Bestsellers: The $98 'glorified pie' keeps diners coming back
Thursday, 15 May 2025
Thyme Square Restaurant, 259 Grey Street, Hamilton East, Hamilton
At Thyme, Hamilton’s home of intimate dining, the star of the show arrives wrapped in pastry, cloaked in a whisper of smoke, and carved with care: the Beef Wellington.
“We’ve had nights where half the restaurant is ordering Beef Wellington,” says chef-owner Logan Murray. “It’s the dish that people have been told to come here for.”
And it’s easy to see why. Originally introduced as a training tool for new kitchen hands, the dish has since doubled in size - now a generous 300-350g of eye fillet, designed for sharing or satisfying the Waikato’s hungriest patrons.

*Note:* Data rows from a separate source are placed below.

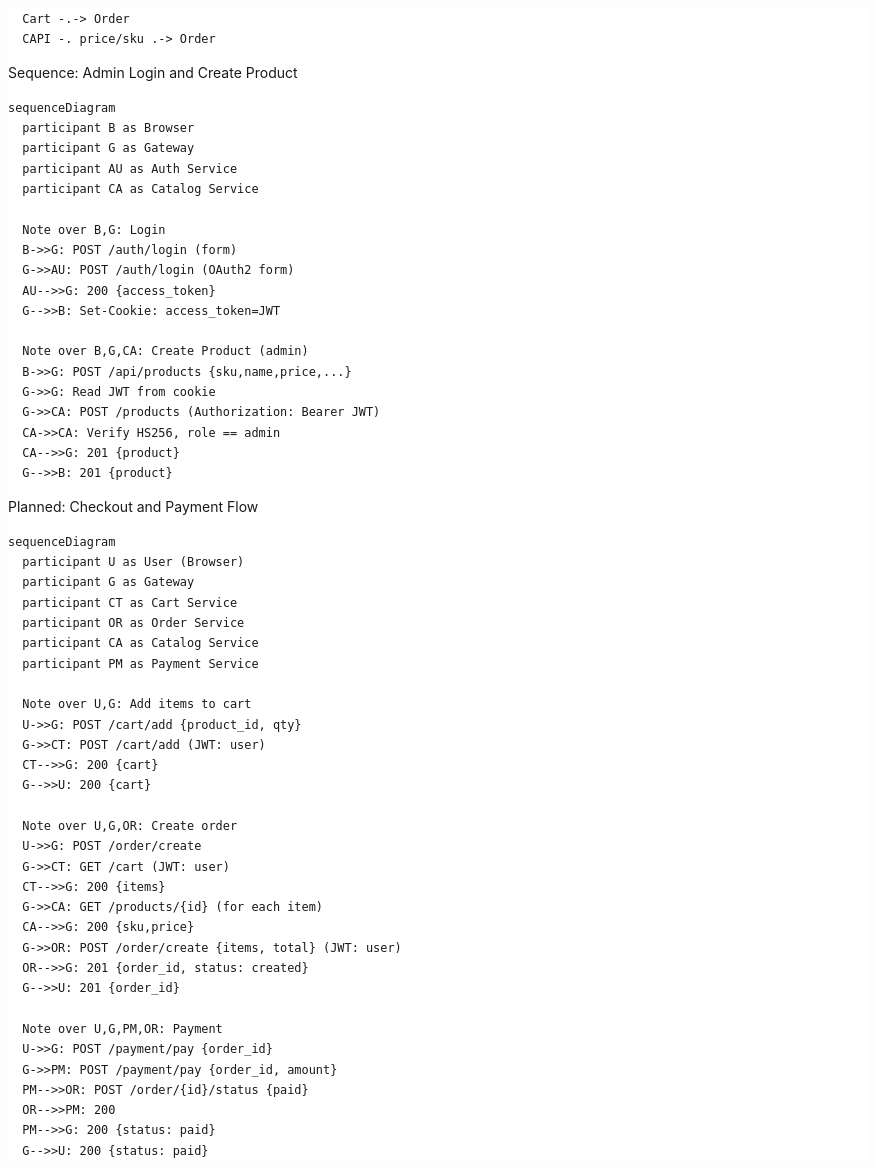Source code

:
 ```mermaid
  Cart -.-> Order
  CAPI -. price/sku .-> Order
```

Sequence: Admin Login and Create Product

```mermaid
sequenceDiagram
  participant B as Browser
  participant G as Gateway
  participant AU as Auth Service
  participant CA as Catalog Service

  Note over B,G: Login
  B->>G: POST /auth/login (form)
  G->>AU: POST /auth/login (OAuth2 form)
  AU-->>G: 200 {access_token}
  G-->>B: Set-Cookie: access_token=JWT

  Note over B,G,CA: Create Product (admin)
  B->>G: POST /api/products {sku,name,price,...}
  G->>G: Read JWT from cookie
  G->>CA: POST /products (Authorization: Bearer JWT)
  CA->>CA: Verify HS256, role == admin
  CA-->>G: 201 {product}
  G-->>B: 201 {product}
```

Planned: Checkout and Payment Flow

```mermaid
sequenceDiagram
  participant U as User (Browser)
  participant G as Gateway
  participant CT as Cart Service
  participant OR as Order Service
  participant CA as Catalog Service
  participant PM as Payment Service

  Note over U,G: Add items to cart
  U->>G: POST /cart/add {product_id, qty}
  G->>CT: POST /cart/add (JWT: user)
  CT-->>G: 200 {cart}
  G-->>U: 200 {cart}

  Note over U,G,OR: Create order
  U->>G: POST /order/create
  G->>CT: GET /cart (JWT: user)
  CT-->>G: 200 {items}
  G->>CA: GET /products/{id} (for each item)
  CA-->>G: 200 {sku,price}
  G->>OR: POST /order/create {items, total} (JWT: user)
  OR-->>G: 201 {order_id, status: created}
  G-->>U: 201 {order_id}

  Note over U,G,PM,OR: Payment
  U->>G: POST /payment/pay {order_id}
  G->>PM: POST /payment/pay {order_id, amount}
  PM-->>OR: POST /order/{id}/status {paid}
  OR-->>PM: 200
  PM-->>G: 200 {status: paid}
  G-->>U: 200 {status: paid}
```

“If we’ve got a hungry farmer who likes to eat, the dish really fills them up,” says Murray. “They love it.”
Tell us about your bestseller
Beef Wellington.
Thyme’s Beef Wellington is served with a Miso Beurre Blanc - a bold fusion of French and Japanese cuisine.
“We use beef stock, black garlic, and miso to create umami depth,” says Murray.
The eye fillet is cured for 12 hours, lightly smoked, and wrapped in mushroom duxelles and prosciutto - “which doesn’t go soggy like bacon,” he notes.
Traditional spinach is left out, allowing a miso beurre blanc - a “dirty beurre blanc” - to shine.
“People lick the plate. It’s very rare we don’t see finger marks.”
When it briefly left the menu, backlash was swift. “We even got a bad review,” Murray said.
Why do you think it is so appealing?
“It’s a glorified pie - and Kiwis can’t resist a good pie.”
Who’s attracted to them?
“Anyone who loves meat loves this dish,” Murray said.
While locals come back for the dish, Murray noted many tourists walk in for it too.
How much do they cost?
$98 for one, or $50 each when shared.
What’s your favourite item on the menu?
The pork ribs.
More about Logan and Thyme
While the Wellington is the crowd-puller, the soul of Thyme lies in something subtler: the “Trust the Chef” experience.
Offered in two, three, or five courses, this curated journey makes up about 70% of all orders.
“When I moved into this place, I was like, that’s gonna be my big feature,” says Murray.
Inspired by his time dining at Amisfield while training in Arrowtown, the concept began as a gamble and grew into a signature. “There was quite a bit of pushback at first… for a lot of people it was too foreign.”
Now, it’s what regulars return for - letting Murray guide the meal from start to finish.
“When I know the chef's good, I just want to have what they cook the best,” he says.
Murray’s upbringing - raised in Hamilton by a single mother of four - shaped his approach to food and hospitality. “Nothing goes to waste in our household,” he says. “If something comes back on the plate regularly, we do something about that.”
He doesn’t claim the fine dining label. “My goal with this restaurant is the pure essence of hospitality, making people feel good by the time they leave.”
With only 30 seats, Thyme isn’t built for turnover, but for time well spent.
“Food brings people together,” Murray says. “It doesn’t matter what the occasion is - food can solve it.”